僕は溢れ出るアイデアを、ひと粒残らず忘れたくなくて手を動かした。
「何を書いてる? 絵じゃないな。共通語でもない……人間族の文字か? フォークス、文字は書けるらしいぞ」
「姫様、何をのんきな! 味方へ向けた暗号文かもしれません。おい、お前、書くのをやめろ」
フォークスが僕の手から紙束と木炭筆を奪おうとする。
「ま、待ってください。これは怪しい暗号文なんかじゃありません。小説のもととなるアイデアです」
「またショウセツか! その話はもういい」
「いや、私はもう少し聞きたい。結局お前の言うショウセツとやらが何なのか、さっきはよくわからなかった」
「姫様!」
フォークスが細い目で横から睨んでいたが、正面から見つめてくる原始の瞳のほうが威力があった。

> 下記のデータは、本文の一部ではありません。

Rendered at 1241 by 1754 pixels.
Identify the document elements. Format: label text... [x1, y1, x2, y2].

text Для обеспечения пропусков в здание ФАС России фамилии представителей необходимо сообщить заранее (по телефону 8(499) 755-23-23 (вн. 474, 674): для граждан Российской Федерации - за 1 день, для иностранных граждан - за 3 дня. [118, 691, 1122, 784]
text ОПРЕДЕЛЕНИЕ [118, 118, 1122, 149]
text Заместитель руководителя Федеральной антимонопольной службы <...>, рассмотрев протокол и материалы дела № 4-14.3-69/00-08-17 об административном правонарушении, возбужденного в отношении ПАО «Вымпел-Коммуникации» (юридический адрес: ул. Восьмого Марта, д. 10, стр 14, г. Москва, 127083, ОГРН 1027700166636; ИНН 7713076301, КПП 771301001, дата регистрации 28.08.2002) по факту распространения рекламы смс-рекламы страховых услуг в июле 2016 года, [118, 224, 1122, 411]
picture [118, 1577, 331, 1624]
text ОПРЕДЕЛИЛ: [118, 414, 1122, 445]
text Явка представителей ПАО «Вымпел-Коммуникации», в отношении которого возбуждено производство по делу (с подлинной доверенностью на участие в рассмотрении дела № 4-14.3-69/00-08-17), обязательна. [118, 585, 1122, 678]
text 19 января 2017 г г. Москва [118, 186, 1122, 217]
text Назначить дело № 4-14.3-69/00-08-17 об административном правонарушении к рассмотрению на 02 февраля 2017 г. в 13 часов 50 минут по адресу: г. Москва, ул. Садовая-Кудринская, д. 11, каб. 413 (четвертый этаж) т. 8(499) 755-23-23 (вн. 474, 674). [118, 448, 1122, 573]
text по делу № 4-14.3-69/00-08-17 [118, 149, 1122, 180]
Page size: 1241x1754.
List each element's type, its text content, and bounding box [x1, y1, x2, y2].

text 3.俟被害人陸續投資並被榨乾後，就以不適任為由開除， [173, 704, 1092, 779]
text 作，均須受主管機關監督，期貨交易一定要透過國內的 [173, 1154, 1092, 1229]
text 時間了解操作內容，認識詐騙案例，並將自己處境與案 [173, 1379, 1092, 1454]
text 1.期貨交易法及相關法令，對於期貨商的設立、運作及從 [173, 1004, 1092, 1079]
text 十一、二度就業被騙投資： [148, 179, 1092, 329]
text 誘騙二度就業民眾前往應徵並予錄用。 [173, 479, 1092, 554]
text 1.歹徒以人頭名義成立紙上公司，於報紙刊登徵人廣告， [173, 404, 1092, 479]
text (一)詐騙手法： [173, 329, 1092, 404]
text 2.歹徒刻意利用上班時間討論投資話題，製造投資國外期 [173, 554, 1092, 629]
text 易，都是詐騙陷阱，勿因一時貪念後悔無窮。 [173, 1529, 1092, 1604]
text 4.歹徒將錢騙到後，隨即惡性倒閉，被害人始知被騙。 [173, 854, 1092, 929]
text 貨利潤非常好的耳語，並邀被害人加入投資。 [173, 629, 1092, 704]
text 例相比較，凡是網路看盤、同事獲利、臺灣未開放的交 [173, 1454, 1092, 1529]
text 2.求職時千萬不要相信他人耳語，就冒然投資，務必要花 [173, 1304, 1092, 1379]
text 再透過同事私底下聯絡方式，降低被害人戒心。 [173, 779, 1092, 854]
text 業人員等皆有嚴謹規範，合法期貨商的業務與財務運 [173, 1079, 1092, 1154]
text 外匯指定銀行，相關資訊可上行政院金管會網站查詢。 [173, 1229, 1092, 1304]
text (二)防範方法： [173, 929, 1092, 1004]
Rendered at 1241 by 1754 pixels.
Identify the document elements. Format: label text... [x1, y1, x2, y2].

「今書いているのは、異種族間恋愛小説のアイデアです。獣人族の娘が、捕虜として捕まって殺されかけている人間族の青年にひと目惚れをし、彼を逃がす。そこからふたりの愛の逃避行が始まるんです」
「なんだそれは。獣人族と人間族が恋をする? ありえない」
「現実にはありえないかもしれません。でもフィクションなら――小説の中でなら、できないことなんて何もないんです。誰もが自由に恋をできるし、好きな魔法を使えて、会いたい人に会えて、なりたいものになれる。小説の中でなら、この大陸を支配する五つの種族の王国を、ひとつの帝国にすることだってできます!」
その時、僕は見た。ウルフィナのモフモフの尾が、小さくパタパタ振られるのを。
「わ、可愛い」
と思わず言って、慌てて口をつぐんだ。だが聞き咎められる。
「何だと?」
「すみません」
「今なんと言った」
「すみません! しっぽが揺れてるのが可愛くて、つい」
叱責されるかと思ったが、ウルフィナは――僕の目がおかしくなったのでなければ――照れるような顔をして、耳をぺたんと下げた。
ヒコーキ耳だ、と思った。これも可愛い。
「あの、頭撫でてもいいですか?」
「貴様、姫様が甘いからって調子に乗るなよ!?」
隣に座るフォークスに胸倉を掴まれる。
「だって! だって! (犬の)耳がぺたんてしてるときは、頭撫でてほしいときだって……!」
「許す」
「姫様っ!」
悲鳴のような臣下の声もどこ吹く風と聞き流し、ウルフィナは頭を差し出してくる。
フォークスがしぶしぶいった様子で僕の胸倉から手を離した。
僕は片手を彼女の頭の上に差し伸ばす。そして触れた。
モフモフ
……素晴らしい。まるで高級絨毯のような手触り。永遠に触っていられる。
ウルフィナはというと、目を閉じて心地よさそうにしていた。オオカミというより、ワンちゃんだ……。
その時だった。早馬の音がして、ウルフィナが頭を上げる。表情はきりりと凛々しく戻っていた。
戦列の前方から駆けてきて、幌のない荷車の後ろ側へ回り込んだ騎兵が言う。
「斥候からの情報です。国境付近に集まっていた人間族の兵たちが、どうやら軍事演習を始めた模様です」
「なるほど、あくまで我が国に攻め入る準備ではない、と? だが国境にほど近い場所での演習など、挑発もいいところだ。黙って見ていたのでは獣人族の名折れ」
フォークスが皮肉っぽく鼻を鳴らした。
「では姫様、こちらも演習をしましょうか、これ見よがしに」
別の早馬がやってきた。こちらはずいぶん焦っている様子だ。
「姫様、申し上げます。人間族の軍事演習ですが、どうやら国王アルセイヤが陣頭指揮を執り――」
ドォォォォン!!
突如、前方から鳴り響いた爆発音。
ウルフィナは動じず、「血の気の多いことだ」と呟くと、報告に来た騎兵へ向き直る。
「前線に出る。私の馬を」
「二頭だ」
フォークスが言った。そして振り返ったウルフィナへ、
「おひとりでは行かせません」
と宣言し、僕を縛る縄を固く握った。